■ **TASK A**: From the records, copy everything from the line containing "Observing the photo, given" down to the line containing "Assume the spot", including both of those lines, and output nothing else.

I was hesitant to talk too much about what I've done here because it's really not LabView or NI oriented.  I use TurboCNC in DOS 7.0 to control the steppers (on an HP 486 laptop).  DOS is so simple that it's damn near a real-time OS and I can get away with driving steppers.  The allegro chips are really amazing little devices (and they are very liberal with engineering samples), I designed my own boards based around them and etched them myself. 
 
An important thing about running open loop steppers is to make sure you have beefy steppers and run them a lot slower than they CAN go.  Torque falls off as speed increases, and frictional drag increases with speed.  So at some speed, the steppers start to skip steps and even stall.  The trick is to never get near that point even during rapid moves.  The other important point is that open loop steppers are really cheap to get CNC up and running, but it's a sleazy way to go.  Servos and encoders are the REAL way to do it if you can afford it.

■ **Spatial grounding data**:
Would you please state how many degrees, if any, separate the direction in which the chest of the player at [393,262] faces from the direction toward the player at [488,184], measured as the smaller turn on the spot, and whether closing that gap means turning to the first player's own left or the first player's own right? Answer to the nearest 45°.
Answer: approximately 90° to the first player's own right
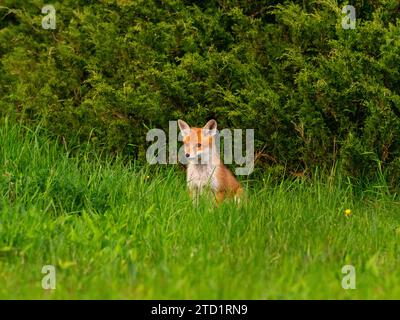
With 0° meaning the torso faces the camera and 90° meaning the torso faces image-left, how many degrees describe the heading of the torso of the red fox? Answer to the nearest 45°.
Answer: approximately 45°
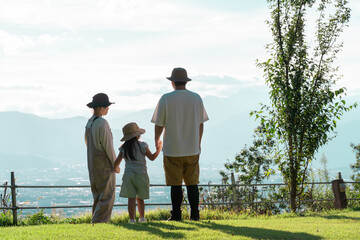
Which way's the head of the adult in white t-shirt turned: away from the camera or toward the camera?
away from the camera

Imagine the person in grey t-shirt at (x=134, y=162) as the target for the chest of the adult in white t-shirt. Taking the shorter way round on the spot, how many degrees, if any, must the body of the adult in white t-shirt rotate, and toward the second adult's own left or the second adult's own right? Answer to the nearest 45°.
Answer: approximately 45° to the second adult's own left

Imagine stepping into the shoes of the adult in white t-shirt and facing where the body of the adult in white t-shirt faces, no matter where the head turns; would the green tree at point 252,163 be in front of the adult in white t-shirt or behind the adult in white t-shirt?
in front

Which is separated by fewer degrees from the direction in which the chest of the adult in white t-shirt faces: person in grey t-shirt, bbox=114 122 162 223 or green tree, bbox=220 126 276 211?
the green tree

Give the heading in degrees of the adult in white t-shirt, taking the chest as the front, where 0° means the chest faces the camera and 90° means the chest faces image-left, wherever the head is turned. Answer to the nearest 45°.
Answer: approximately 180°
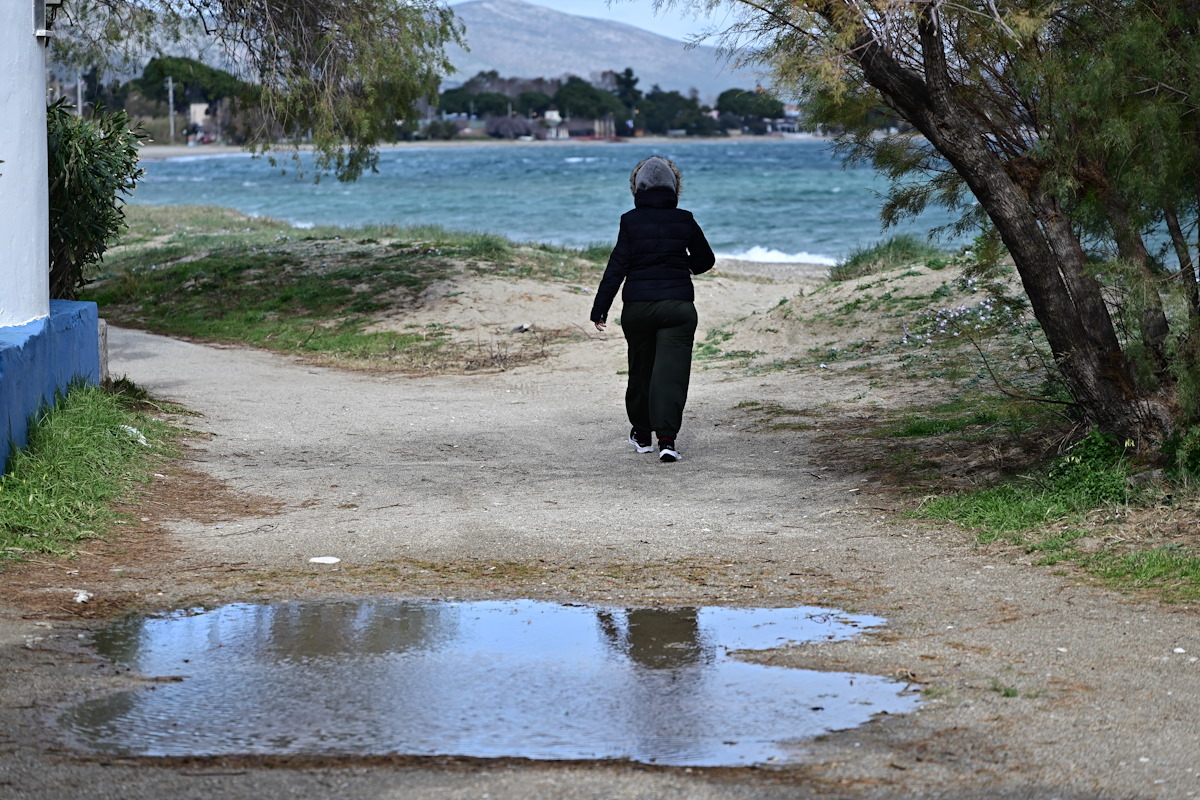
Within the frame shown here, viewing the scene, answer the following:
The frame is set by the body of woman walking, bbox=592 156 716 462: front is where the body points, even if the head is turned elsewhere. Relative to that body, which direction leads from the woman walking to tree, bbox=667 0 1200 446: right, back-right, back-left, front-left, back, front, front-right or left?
back-right

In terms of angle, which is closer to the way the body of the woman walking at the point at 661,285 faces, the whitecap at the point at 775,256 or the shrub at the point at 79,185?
the whitecap

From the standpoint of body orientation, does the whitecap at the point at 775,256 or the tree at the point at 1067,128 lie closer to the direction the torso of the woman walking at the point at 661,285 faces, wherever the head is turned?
the whitecap

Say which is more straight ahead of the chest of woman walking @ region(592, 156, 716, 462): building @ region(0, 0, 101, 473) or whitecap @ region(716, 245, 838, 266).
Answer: the whitecap

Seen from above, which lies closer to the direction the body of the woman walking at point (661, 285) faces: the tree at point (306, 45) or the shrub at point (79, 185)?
the tree

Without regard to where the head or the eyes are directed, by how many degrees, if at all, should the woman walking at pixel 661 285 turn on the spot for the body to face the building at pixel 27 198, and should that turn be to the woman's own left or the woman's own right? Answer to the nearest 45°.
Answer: approximately 90° to the woman's own left

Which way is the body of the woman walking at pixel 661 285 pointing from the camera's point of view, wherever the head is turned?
away from the camera

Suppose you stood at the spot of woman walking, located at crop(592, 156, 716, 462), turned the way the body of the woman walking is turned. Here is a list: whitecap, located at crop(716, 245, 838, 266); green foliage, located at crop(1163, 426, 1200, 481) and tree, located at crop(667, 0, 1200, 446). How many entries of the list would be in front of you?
1

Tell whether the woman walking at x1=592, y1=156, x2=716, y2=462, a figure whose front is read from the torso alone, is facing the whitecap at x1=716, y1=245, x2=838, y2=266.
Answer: yes

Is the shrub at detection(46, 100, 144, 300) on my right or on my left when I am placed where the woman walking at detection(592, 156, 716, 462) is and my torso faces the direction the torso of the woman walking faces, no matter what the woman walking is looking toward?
on my left
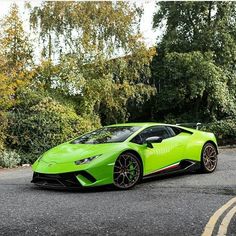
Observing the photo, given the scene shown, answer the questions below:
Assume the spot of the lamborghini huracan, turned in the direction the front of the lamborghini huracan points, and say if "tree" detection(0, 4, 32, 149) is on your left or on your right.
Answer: on your right

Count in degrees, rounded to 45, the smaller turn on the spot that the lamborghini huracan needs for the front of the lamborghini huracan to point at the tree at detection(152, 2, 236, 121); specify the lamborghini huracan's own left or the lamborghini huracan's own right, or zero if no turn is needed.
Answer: approximately 135° to the lamborghini huracan's own right

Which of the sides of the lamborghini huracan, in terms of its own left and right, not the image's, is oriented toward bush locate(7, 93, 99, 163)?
right

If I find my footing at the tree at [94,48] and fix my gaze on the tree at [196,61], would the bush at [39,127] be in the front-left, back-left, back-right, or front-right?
back-right

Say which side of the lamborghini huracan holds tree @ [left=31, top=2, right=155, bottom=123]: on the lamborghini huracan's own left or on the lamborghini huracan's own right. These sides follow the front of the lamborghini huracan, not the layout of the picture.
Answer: on the lamborghini huracan's own right

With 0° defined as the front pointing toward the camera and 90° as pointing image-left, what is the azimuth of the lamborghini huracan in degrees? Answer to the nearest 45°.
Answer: approximately 45°

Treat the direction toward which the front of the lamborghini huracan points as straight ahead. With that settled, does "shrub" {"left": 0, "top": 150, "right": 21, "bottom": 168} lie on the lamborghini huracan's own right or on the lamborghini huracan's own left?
on the lamborghini huracan's own right
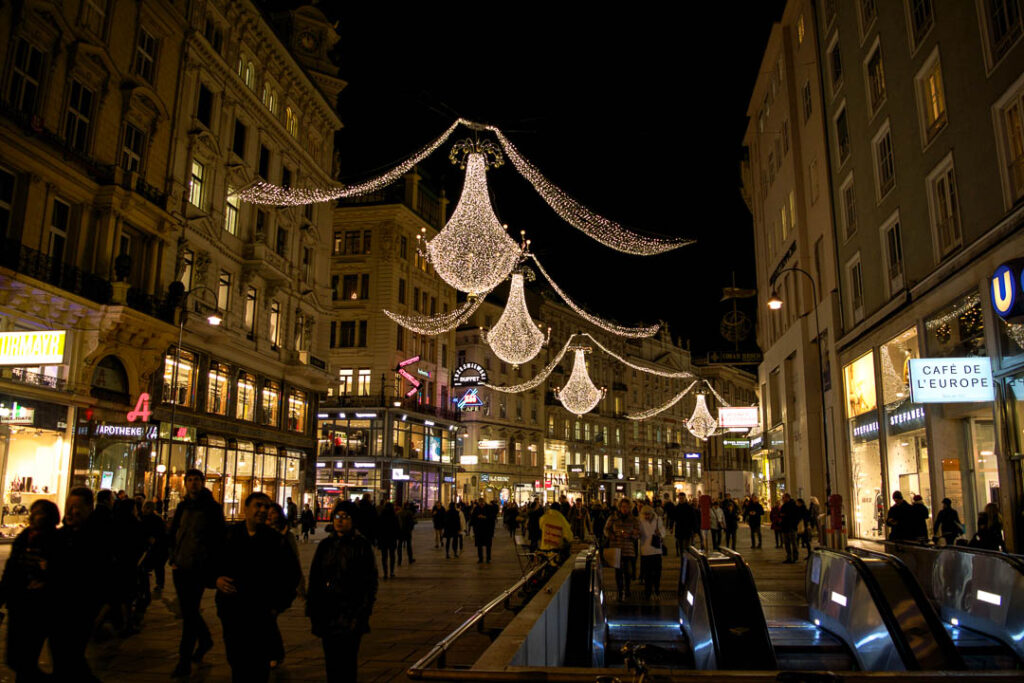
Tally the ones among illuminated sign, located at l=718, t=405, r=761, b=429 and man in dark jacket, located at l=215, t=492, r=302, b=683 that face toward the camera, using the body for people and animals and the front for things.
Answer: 2

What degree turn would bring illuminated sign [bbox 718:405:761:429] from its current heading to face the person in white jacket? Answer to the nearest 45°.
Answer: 0° — it already faces them

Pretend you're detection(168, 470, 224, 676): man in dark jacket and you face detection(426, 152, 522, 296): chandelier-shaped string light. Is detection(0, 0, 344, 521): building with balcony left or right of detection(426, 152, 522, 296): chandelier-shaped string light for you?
left

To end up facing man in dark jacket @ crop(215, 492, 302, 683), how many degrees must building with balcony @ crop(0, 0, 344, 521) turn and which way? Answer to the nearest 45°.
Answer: approximately 45° to its right

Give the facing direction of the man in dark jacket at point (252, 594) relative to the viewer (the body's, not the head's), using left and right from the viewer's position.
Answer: facing the viewer

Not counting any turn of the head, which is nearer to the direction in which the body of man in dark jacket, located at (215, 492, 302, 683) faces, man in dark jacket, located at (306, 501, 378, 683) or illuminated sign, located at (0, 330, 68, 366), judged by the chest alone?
the man in dark jacket

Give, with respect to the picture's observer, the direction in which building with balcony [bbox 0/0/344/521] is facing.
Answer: facing the viewer and to the right of the viewer

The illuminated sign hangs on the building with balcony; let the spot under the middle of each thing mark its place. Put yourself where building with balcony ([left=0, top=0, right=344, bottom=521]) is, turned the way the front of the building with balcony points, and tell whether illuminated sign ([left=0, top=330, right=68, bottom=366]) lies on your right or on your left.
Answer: on your right

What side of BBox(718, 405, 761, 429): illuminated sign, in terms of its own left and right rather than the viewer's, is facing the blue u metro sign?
front

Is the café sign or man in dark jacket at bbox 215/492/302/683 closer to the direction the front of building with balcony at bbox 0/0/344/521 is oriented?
the café sign

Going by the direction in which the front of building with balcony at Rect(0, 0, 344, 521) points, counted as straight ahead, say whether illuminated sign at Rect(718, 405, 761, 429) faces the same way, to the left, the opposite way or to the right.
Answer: to the right

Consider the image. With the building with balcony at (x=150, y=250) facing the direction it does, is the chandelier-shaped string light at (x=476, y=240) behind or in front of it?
in front

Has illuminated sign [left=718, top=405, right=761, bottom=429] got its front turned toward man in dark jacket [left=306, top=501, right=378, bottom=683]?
yes

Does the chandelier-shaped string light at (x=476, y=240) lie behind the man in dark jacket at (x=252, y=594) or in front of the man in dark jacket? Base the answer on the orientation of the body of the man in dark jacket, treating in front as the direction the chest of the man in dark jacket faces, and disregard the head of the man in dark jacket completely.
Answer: behind
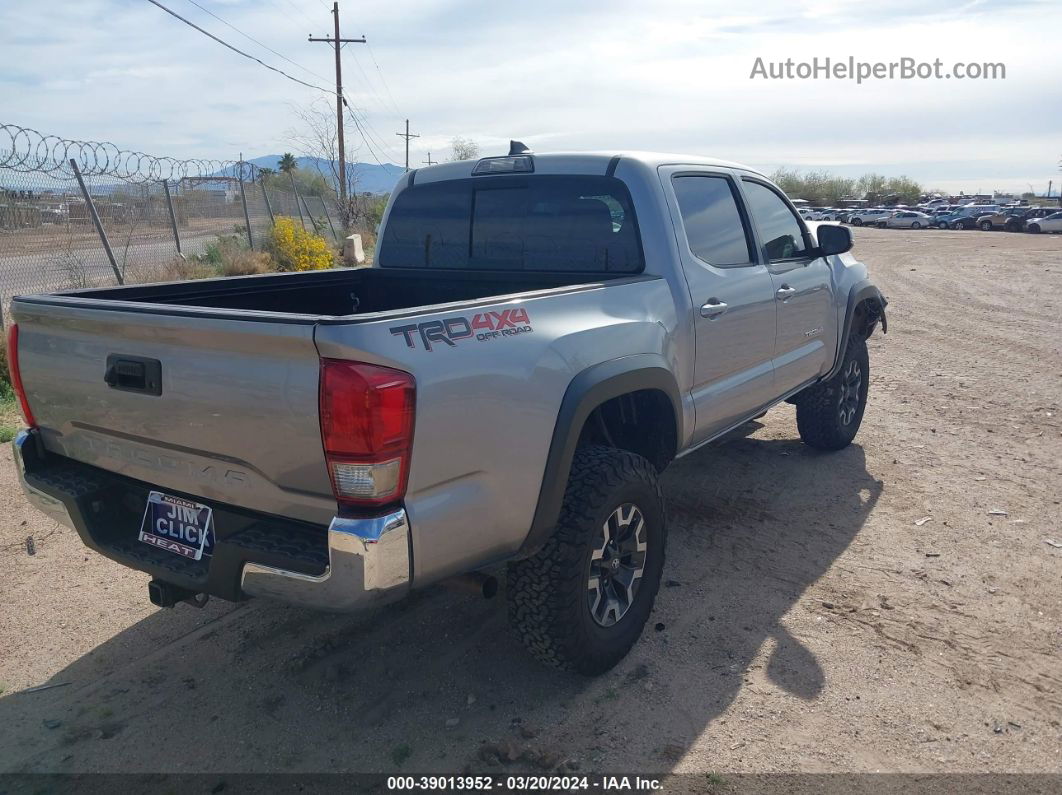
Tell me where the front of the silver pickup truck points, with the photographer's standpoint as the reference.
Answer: facing away from the viewer and to the right of the viewer

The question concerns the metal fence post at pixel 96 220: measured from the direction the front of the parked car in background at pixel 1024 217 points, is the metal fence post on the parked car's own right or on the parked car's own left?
on the parked car's own left

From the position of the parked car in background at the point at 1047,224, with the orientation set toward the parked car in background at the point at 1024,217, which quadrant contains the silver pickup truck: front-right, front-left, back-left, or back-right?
back-left

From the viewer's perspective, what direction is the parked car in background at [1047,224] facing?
to the viewer's left

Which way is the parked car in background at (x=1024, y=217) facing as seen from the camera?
to the viewer's left

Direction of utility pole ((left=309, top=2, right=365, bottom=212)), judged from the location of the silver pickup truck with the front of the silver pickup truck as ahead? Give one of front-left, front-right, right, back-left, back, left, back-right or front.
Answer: front-left

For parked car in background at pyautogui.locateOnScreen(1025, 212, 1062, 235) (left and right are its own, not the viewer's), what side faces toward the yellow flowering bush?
left

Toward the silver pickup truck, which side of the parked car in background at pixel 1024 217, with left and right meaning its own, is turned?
left
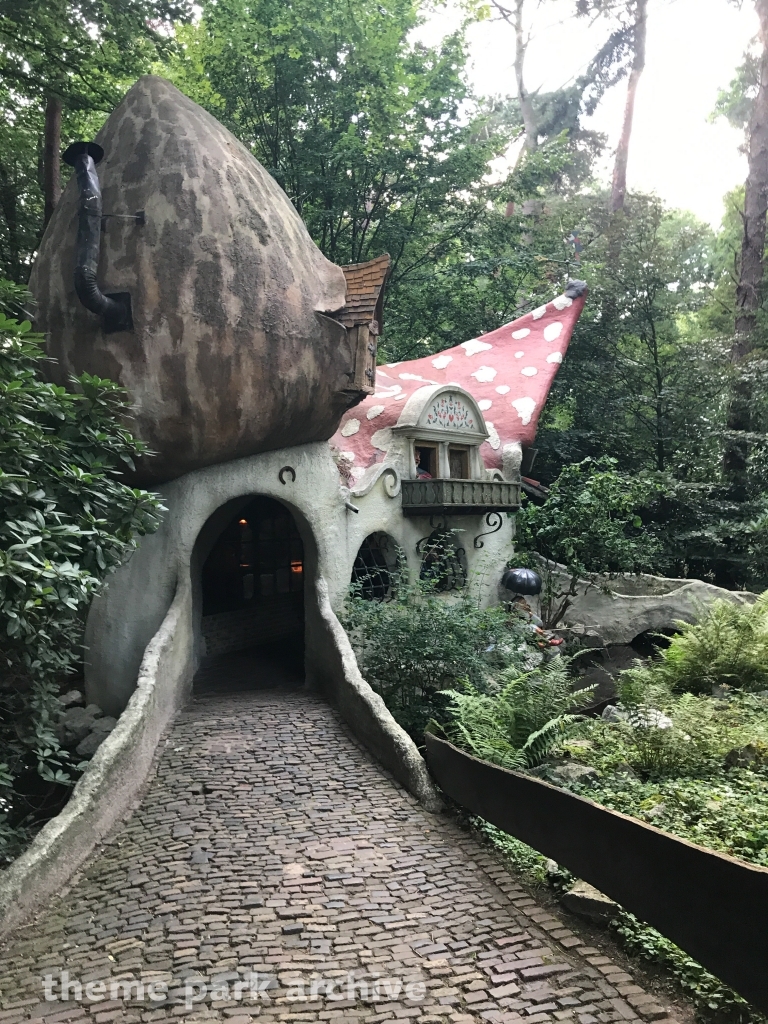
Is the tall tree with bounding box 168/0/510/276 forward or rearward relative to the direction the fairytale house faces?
rearward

■ **TASK B**: In the post about stepper motors, what software and operating system does the writer use to control the steppers?

■ **ANSWER SECTION A**:
Observing the photo, given the scene shown, answer the questions below:
Assume the spot of the lamborghini huracan, turned in the direction the front of the lamborghini huracan points, and say if "tree" detection(0, 4, 32, 149) is on your left or on your right.

■ **ANSWER SECTION B**: TurboCNC running in DOS 7.0.